La bistecca danneggia sia te, sia il pianeta
Articolo di Time apparso su Panorama del 6/1/2000.
Nel corso del prossimo secolo scopriremo di non poter più sostenere i costi della produzione di massa di bovini, ovini, suini, pollame e pesce, per nutrire una popolazione crescente. Questi costi comprendono lo spreco di acqua e terreni, l'inquinamento massiccio da escrementi animali, la percentuale crescente di disturbi cardiaci e altre malattie degenerative, la distruzione delle foreste, da cui dipende la vita del nostro pianeta.
Gli allevamenti intensivi sono spietate fabbriche di carne, lager in cui gli animali non sono tenuti in maggiore considerazione di una qualsiasi materia prima inanimata, imperfetta sostanza che l'uomo può e deve modificare per trarne il massimo profitto possibile. Già nel '94 il Parlamento Europeo auspicava una modifica dei trattati al fine di sostituire la definizione che classifica gli animali come prodotti agricoli con quella più corretta di "esseri senzienti". In questi anni però ben poco è cambiato: sono privati non solo di normali rapporti sociali con individui della loro specie, ma anche dello spazio necessario a girarsi o stendersi, rinchiusi in capannoni con illuminazione artificiale, forzati a nutrirsi in modo innaturale, fino ai casi estremi di vitelli anemici e mucche carnivore. Alla fine la morte, non sempre indolore, che sopraggiunge a liberare animali stremati dopo lunghi viaggi in condizioni spesso allucinanti.
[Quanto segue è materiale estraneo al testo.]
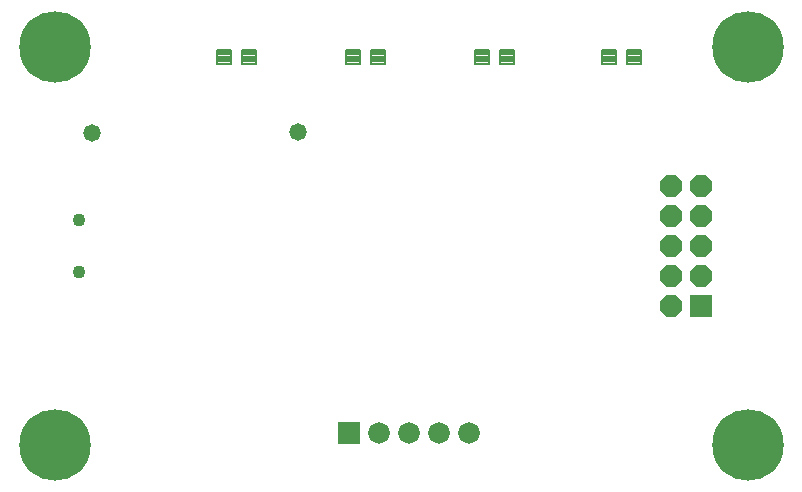
<source format=gbs>
G75*
G70*
%OFA0B0*%
%FSLAX24Y24*%
%IPPOS*%
%LPD*%
%AMOC8*
5,1,8,0,0,1.08239X$1,22.5*
%
%ADD10C,0.0083*%
%ADD11C,0.2380*%
%ADD12C,0.0434*%
%ADD13R,0.0720X0.0720*%
%ADD14OC8,0.0720*%
%ADD15C,0.0720*%
%ADD16C,0.0580*%
D10*
X008548Y018978D02*
X008548Y019448D01*
X008548Y018978D02*
X008078Y018978D01*
X008078Y019448D01*
X008548Y019448D01*
X008548Y019060D02*
X008078Y019060D01*
X008078Y019142D02*
X008548Y019142D01*
X008548Y019224D02*
X008078Y019224D01*
X008078Y019306D02*
X008548Y019306D01*
X008548Y019388D02*
X008078Y019388D01*
X009375Y019448D02*
X009375Y018978D01*
X008905Y018978D01*
X008905Y019448D01*
X009375Y019448D01*
X009375Y019060D02*
X008905Y019060D01*
X008905Y019142D02*
X009375Y019142D01*
X009375Y019224D02*
X008905Y019224D01*
X008905Y019306D02*
X009375Y019306D01*
X009375Y019388D02*
X008905Y019388D01*
X012848Y019448D02*
X012848Y018978D01*
X012378Y018978D01*
X012378Y019448D01*
X012848Y019448D01*
X012848Y019060D02*
X012378Y019060D01*
X012378Y019142D02*
X012848Y019142D01*
X012848Y019224D02*
X012378Y019224D01*
X012378Y019306D02*
X012848Y019306D01*
X012848Y019388D02*
X012378Y019388D01*
X013675Y019448D02*
X013675Y018978D01*
X013205Y018978D01*
X013205Y019448D01*
X013675Y019448D01*
X013675Y019060D02*
X013205Y019060D01*
X013205Y019142D02*
X013675Y019142D01*
X013675Y019224D02*
X013205Y019224D01*
X013205Y019306D02*
X013675Y019306D01*
X013675Y019388D02*
X013205Y019388D01*
X017148Y019448D02*
X017148Y018978D01*
X016678Y018978D01*
X016678Y019448D01*
X017148Y019448D01*
X017148Y019060D02*
X016678Y019060D01*
X016678Y019142D02*
X017148Y019142D01*
X017148Y019224D02*
X016678Y019224D01*
X016678Y019306D02*
X017148Y019306D01*
X017148Y019388D02*
X016678Y019388D01*
X017975Y019448D02*
X017975Y018978D01*
X017505Y018978D01*
X017505Y019448D01*
X017975Y019448D01*
X017975Y019060D02*
X017505Y019060D01*
X017505Y019142D02*
X017975Y019142D01*
X017975Y019224D02*
X017505Y019224D01*
X017505Y019306D02*
X017975Y019306D01*
X017975Y019388D02*
X017505Y019388D01*
X021398Y019448D02*
X021398Y018978D01*
X020928Y018978D01*
X020928Y019448D01*
X021398Y019448D01*
X021398Y019060D02*
X020928Y019060D01*
X020928Y019142D02*
X021398Y019142D01*
X021398Y019224D02*
X020928Y019224D01*
X020928Y019306D02*
X021398Y019306D01*
X021398Y019388D02*
X020928Y019388D01*
X022225Y019448D02*
X022225Y018978D01*
X021755Y018978D01*
X021755Y019448D01*
X022225Y019448D01*
X022225Y019060D02*
X021755Y019060D01*
X021755Y019142D02*
X022225Y019142D01*
X022225Y019224D02*
X021755Y019224D01*
X021755Y019306D02*
X022225Y019306D01*
X022225Y019388D02*
X021755Y019388D01*
D11*
X002681Y006289D03*
X025772Y006289D03*
X025772Y019537D03*
X002681Y019537D03*
D12*
X003501Y013780D03*
X003501Y012047D03*
D13*
X012476Y006663D03*
X024226Y010913D03*
D14*
X023226Y010913D03*
X023226Y011913D03*
X024226Y011913D03*
X024226Y012913D03*
X023226Y012913D03*
X023226Y013913D03*
X024226Y013913D03*
X024226Y014913D03*
X023226Y014913D03*
D15*
X016476Y006663D03*
X015476Y006663D03*
X014476Y006663D03*
X013476Y006663D03*
D16*
X003926Y016663D03*
X010776Y016713D03*
M02*

</source>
Oggi il 41,5 % della spesa alimentare in Italia è costituito da carne; nel 1998 nella sola Italia sono stati macellati 625 milioni di animali, fra cui 4.408368 bovini, 12.570.735 suini, 7.805.829 ovini e caprini, 257.000 equini, 600 milioni di conigli, polli ed altri volatili.
La produzione intensiva inquina, crea sofferenze indicibili agli animali, ma produce molto in tempi brevi, pur richiedendo impressionanti quantità di energia. Occorrono un litro e mezzo di petrolio e quindici metri cubi di acqua ogni Kg di carne di manzo prodotta. L'inquinamento dovuto ai nitrati contenuti negli escrementi, inoltre, compromette le falde acquifere e contribuisce ad aggravare il problema dell'eutrofizzazione di fiumi e mari.
Come se tutto ciò non bastasse, il bilancio tra proteine investite e ottenute nel prodotto finito è negativo, ed in un mondo dove gli affamati sono più di 800 milioni il 34% della produzione mondiale di cereali è destinata agli allevamenti dei paesi industrializzati.
Gli ambientalisti parlano di riduzione del consumo di carne e di zootecnia biologica. Gli animalisti non si accontentano di questo: contestano fast food (Mc Donald's e simili) e slow food (l'Arci Gola organizza menu di cacciagione con l'Arci Caccia) e propongono una scelta vegan (nessun prodotto di origine animale, quindi nemmeno uova, latte e derivati). I vegetariani e i vegan non rinunciano, scelgono.